Exercise requirements: Retype the data from the line containing "a purchase price of approximate" through the end of the data, keeping every line exactly as it appears. Leave out the pictures.

=== Begin Enclosure ===

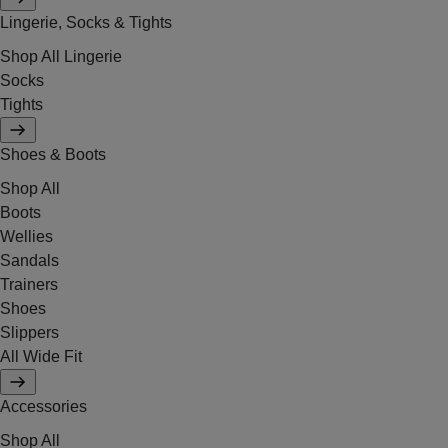
Lingerie, Socks & Tights
Shop All Lingerie
Socks
Tights
Shoes & Boots
Shop All
Boots
Wellies
Sandals
Trainers
Shoes
Slippers
All Wide Fit
Accessories
Shop All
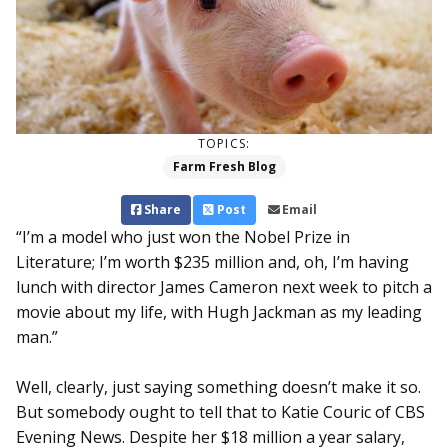
TOPICS:
Farm Fresh Blog
Share
Post
Email
“I’m a model who just won the Nobel Prize in
Literature; I’m worth $235 million and, oh, I’m having
lunch with director James Cameron next week to pitch a
movie about my life, with Hugh Jackman as my leading
man.”
Well, clearly, just saying something doesn’t make it so.
But somebody ought to tell that to Katie Couric of CBS
Evening News. Despite her $18 million a year salary,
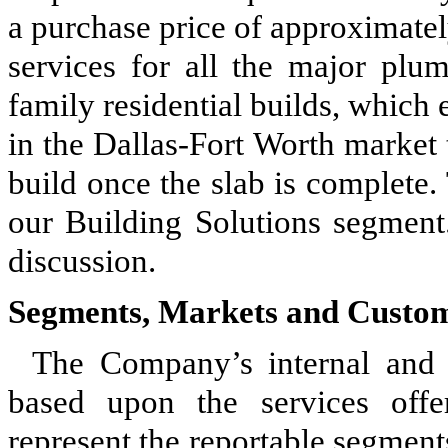
a purchase price of approximate
services for all the major plu
family residential builds, which 
in the Dallas-Fort Worth market t
build once the slab is complete.
our Building Solutions segmen
discussion.
Segments, Markets and Custo
The Company’s internal and 
based upon the services offe
represent the reportable segmen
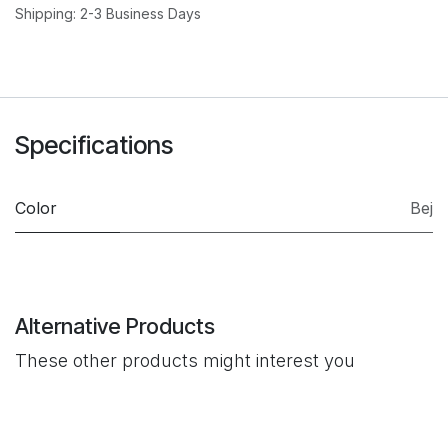
Shipping: 2-3 Business Days
Specifications
Color
Bej
Alternative Products
These other products might interest you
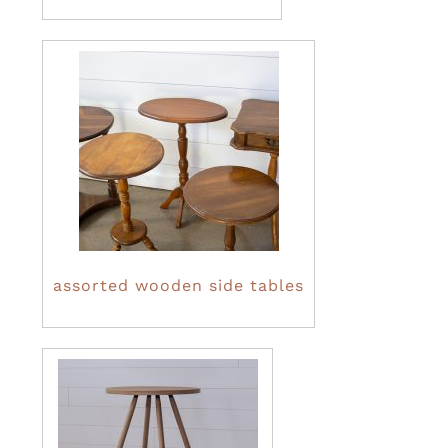
assorted wooden side tables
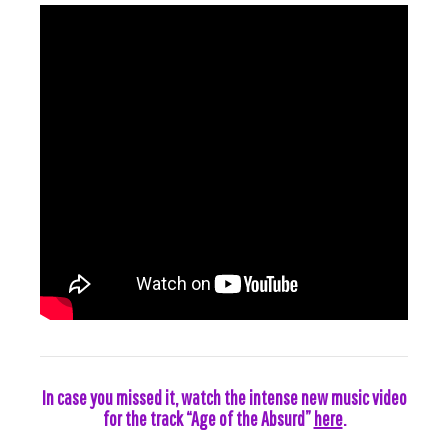
In case you missed it, watch the intense new music video
for the track “Age of the Absurd”
here
.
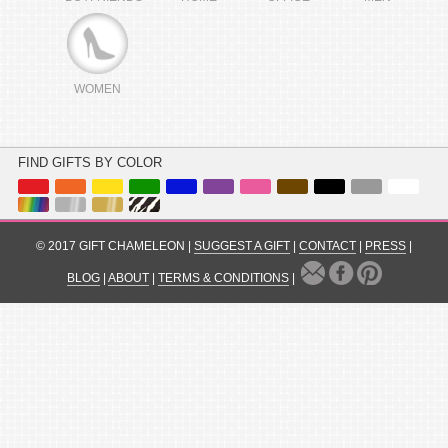
WOMEN
FIND GIFTS BY COLOR
© 2017 GIFT CHAMELEON |
SUGGEST A GIFT
|
CONTACT
|
PRESS
|
BLOG
|
ABOUT
|
TERMS & CONDITIONS
|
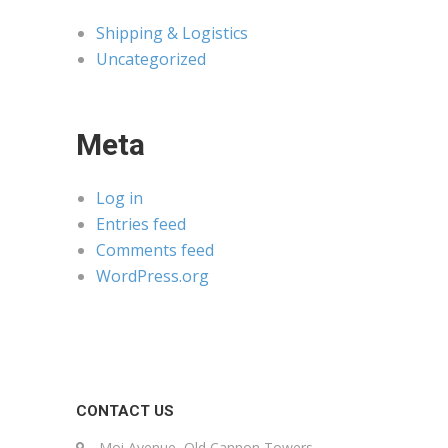
Shipping & Logistics
Uncategorized
Meta
Log in
Entries feed
Comments feed
WordPress.org
CONTACT US
Moi Avenue, Old Cannon Towers,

=== End Enclosure ===

Answer to the exercise:
a purchase price of approximate
services for all the major plu
family residential builds, which 
in the Dallas-Fort Worth market t
build once the slab is complete.
our Building Solutions segmen
discussion.
Segments, Markets and Custo
The Company’s internal and 
based upon the services offe
represent the reportable segmen
Shipping: 2-3 Business Days
Specifications
Color
Bej
Alternative Products
These other products might interest you
assorted wooden side tables
In case you missed it, watch the intense new music video
for the track “Age of the Absurd”
here
.
WOMEN
FIND GIFTS BY COLOR
© 2017 GIFT CHAMELEON |
SUGGEST A GIFT
|
CONTACT
|
PRESS
|
BLOG
|
ABOUT
|
TERMS & CONDITIONS
|
Shipping & Logistics
Uncategorized
Meta
Log in
Entries feed
Comments feed
WordPress.org
CONTACT US
Moi Avenue, Old Cannon Towers,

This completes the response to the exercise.